Publication year - 2009
Publication title -
veterinary dermatology
Language(s) - English
Resource type - Journals
SCImago Journal Rank - 0.744
H-Index - 60
eISSN - 1365-3164
pISSN - 0959-4493
DOI - 10.1111/j.1365-3164.2009.00821.x
Subject(s) - acantholysis , desmoglein 1 , pemphigus vulgaris , pemphigus foliaceus , pemphigus , desmoglein 3 , desmosome , epidermolysis bullosa , autoantibody , junctional epidermolysis bullosa (veterinary medicine) , proteases , desquamation , pathology , desmoglein , epidermolysis bullosa simplex , medicine , immunology , dermatology , biology , microbiology and biotechnology , laminin , antibody , extracellular matrix , genetics , biochemistry , cell , enzyme
Failure of desmosomal adhesion with ensuing keratinocyte separation – a phenomenon called acantholysis – can result from genetic, autoimmune or infectious proteolytic causes.
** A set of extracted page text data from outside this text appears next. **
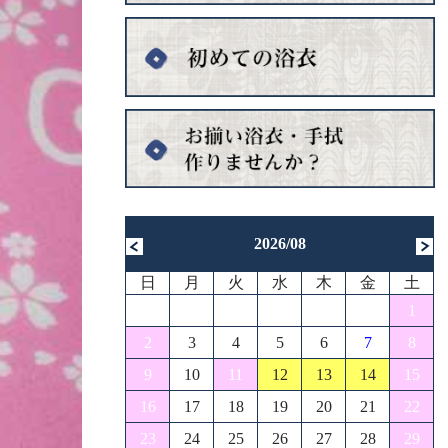
2026/08
日
月
火
水
木
金
土
1
2
3
4
5
6
7
8
9
10
11
12
13
14
15
16
17
18
19
20
21
22
23
24
25
26
27
28
29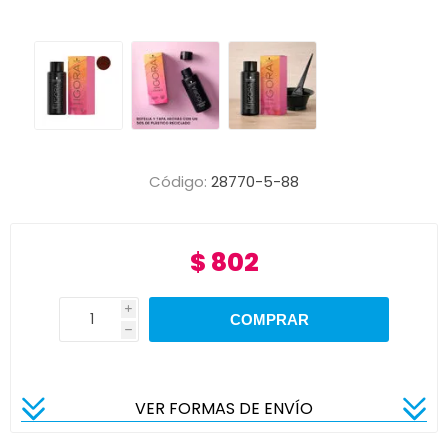
Código:
28770-5-88
$ 802
i
h
VER FORMAS DE ENVÍO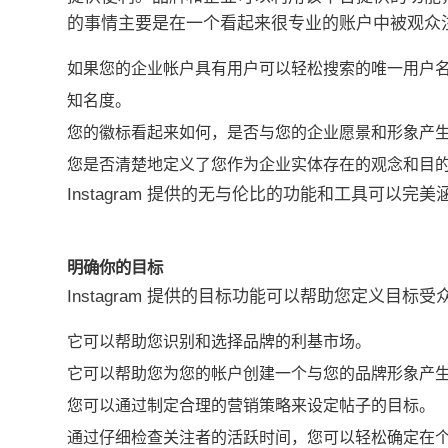
的事情主要是在一个看起来很专业的账户中被观众
如果您的企业帐户具有用户可以轻松搜索的唯一用户
知名度。
您的徽标看起来如何，是否与您的企业愿景和形象产
您是否清楚地定义了您作为企业实体存在的观念和目
Instagram 提供的无与伦比的功能和工具可以完
明确你的目标
Instagram 提供的目标功能可以帮助您定义目标受
它可以帮助您识别和选择品牌的利基市场。
它可以帮助您为您的帐户创建一个与您的品牌形象产
您可以通过制定合理的营销策略来设定帖子的目标。
通过仔细检查关注者的活跃时间，您可以轻松确定在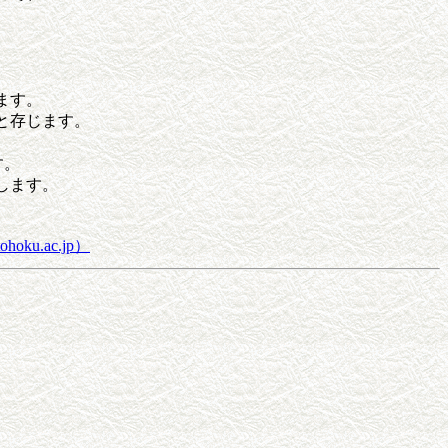
ます。
と存じます。
す。
します。
hoku.ac.jp）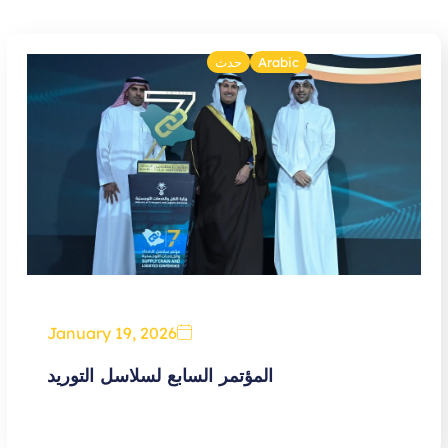
Arabic
حدث
January 19, 2026
المؤتمر السابع لسلاسل التوريد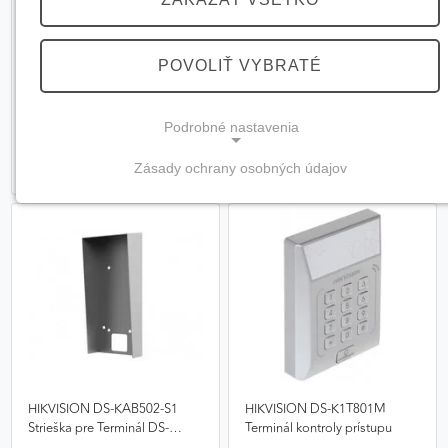
HIKVISION IC S50 elektronická
HIKVISION DS-KAB34X-S1
Mifare karta
Ochranná strieška
POVOLIŤ VYBRATÉ
2,31 €
23,20 €
/ ks
/ ks
Skladom
Skladom
Podrobné nastavenia
Zásady ochrany osobných údajov
NEVYHNUTNÉ COOKIES
(vždy aktívne, nemožno vypnúť)
Tieto cookies sú potrebné na správne fungovanie
webovej stránky a bez nich by nebolo možné
zabezpečiť jej plnú funkčnosť.
Nevyhnutné cookies
HIKVISION DS-KAB502-S1
HIKVISION DS-K1T801M
Strieška pre Terminál DS-
Terminál kontroly prístupu
PREFERENČNÉ COOKIES
K1T502DBFWX-C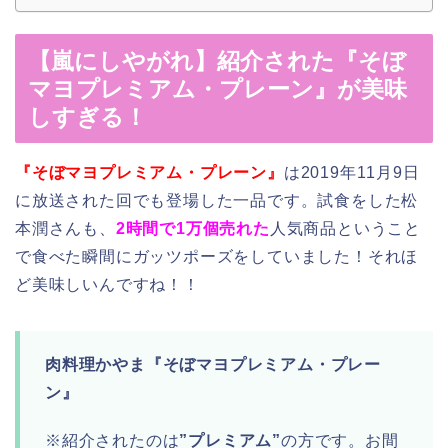
【嵐にしやがれ】紹介された『そぼ
マヨプレミアム・プレーン』が美味
しすぎる！
『そぼマヨプレミアム・プレーン』
は2019年11月9日
に放送された回でも登場した一品です。試食をした松
本潤さんも、
2時間で1万個売れた
人気商品ということ
で食べた瞬間にガッツポーズをしていました！それほ
ど美味しいんですね！！
肉料理かやま『そぼマヨプレミアム・プレー
ン』
※紹介されたのは
”プレミアム”
の方です。お間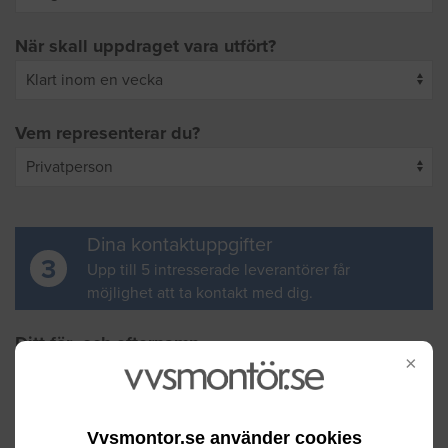
När skall uppdraget vara utfört?
Vem representerar du?
Dina kontaktuppgifter
3
Upp till 5 intresserade leverantörer får
möjlighet att ta kontakt med dig.
Ditt för- och efternamn
×
Din e-postadress
Vvsmontor.se använder cookies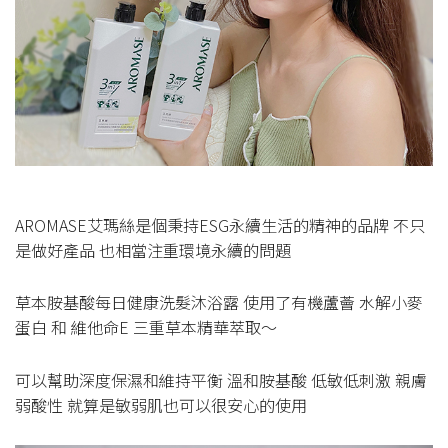
AROMASE艾瑪絲是個秉持ESG永續生活的精神的品牌 不只
是做好產品 也相當注重環境永續的問題
草本胺基酸每日健康洗髮沐浴露 使用了有機蘆薈 水解小麥
蛋白 和 維他命E 三重草本精華萃取～
可以幫助深度保濕和維持平衡 溫和胺基酸 低敏低刺激 親膚
弱酸性 就算是敏弱肌也可以很安心的使用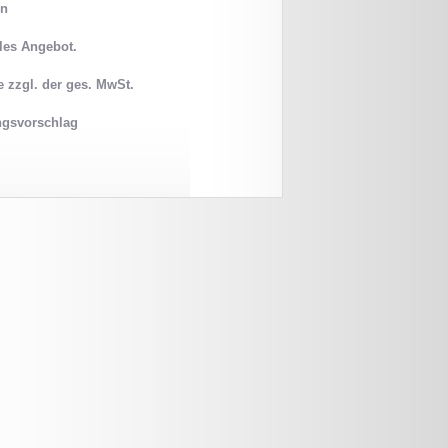
in
lles Angebot.
e zzgl. der ges. MwSt.
ngsvorschlag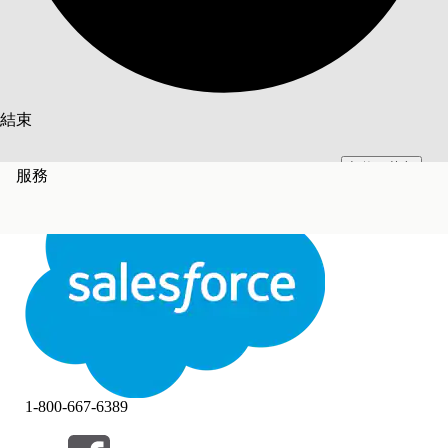
搜尋
結束
切換至英文
此文已使用 Salesforce 機器翻譯系統翻譯。更多詳細資料請參見
此處
。
服務
不要現在
結束
結束
1-800-667-6389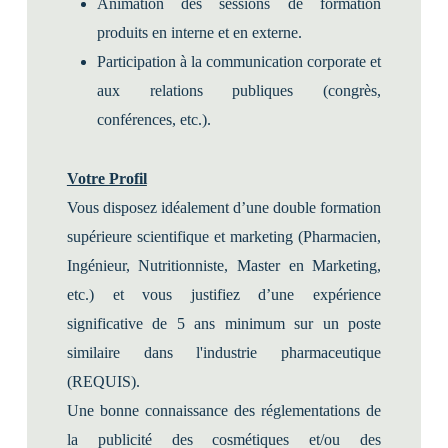
Animation des sessions de formation
produits en interne et en externe.
Participation à la communication corporate et
aux relations publiques (congrès,
conférences, etc.).
Votre Profil
Vous disposez idéalement d’une double formation
supérieure scientifique et marketing (Pharmacien,
Ingénieur, Nutritionniste, Master en Marketing,
etc.) et vous justifiez d’une expérience
significative de 5 ans minimum sur un poste
similaire dans l'industrie pharmaceutique
(REQUIS).
Une bonne connaissance des réglementations de
la publicité des cosmétiques et/ou des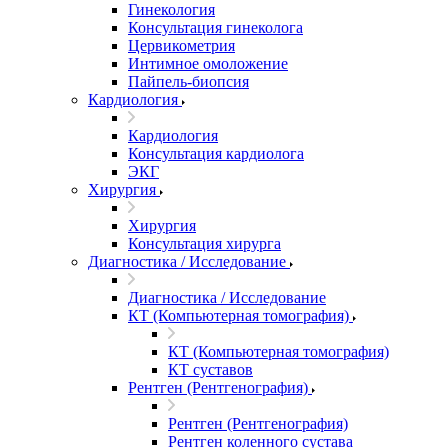
Гинекология
Консультация гинеколога
Цервикометрия
Интимное омоложение
Пайпель-биопсия
Кардиология
Кардиология
Консультация кардиолога
ЭКГ
Хирургия
Хирургия
Консультация хирурга
Диагностика / Исследование
Диагностика / Исследование
КТ (Компьютерная томография)
КТ (Компьютерная томография)
КТ суставов
Рентген (Рентгенография)
Рентген (Рентгенография)
Рентген коленного сустава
Rare hereditary disorders of desmosomal formation have been identified in animals. Familial acantholysis of Angus calves and hereditary suprabasal acantholytic mechanobullous dermatosis of buffaloes appear to be similar to acantholytic epidermolysis bullosa of human beings. A genetic acantholytic dermatosis resembling human Darier disease has been rarely recognized in dogs. In autoimmune blistering dermatoses, circulating autoantibodies bind to the extracellular segments of desmosomal proteins and induce acantholysis. Autoantibodies against desmoglein‐3 are found in canine pemphigus vulgaris and paraneoplastic pemphigus. Autoantibodies against desmoglein‐1 have been rarely detected in dogs with pemphigus foliaceus. When circulating autoantibodies target desmogleins‐1 and ‐3, mucocutaneous pemphigus vulgaris develops in dogs. Finally, several infectious agents can release proteases that cleave desmosomal bonds. In superficial pustular dermatophytosis of dogs and horses, Trichophyton hyphae colonize the stratum corneum, and acantholysis presumably develops because of proteases secreted by the dermatophytes. In exudative epidermitis of piglets, Staphylococcus bacteria – usually Staphylococcus hyicus – release exfoliatin toxins that bind to and specifically cleave desmoglein‐1. Any of the above mechanisms can result in impairment of desmosomal function with subsequent acantholysis. The end point of adhesion failure is identical among these diseases: there is cleft formation where desmosomes are affected. The similarity of mechanisms explains why clinical and microscopic skin lesions overlap between entities, thus leaving clinicians and dermatopathologists with the conundrum of determining whether the acantholysis is of genetic, autoimmune or infectious origin.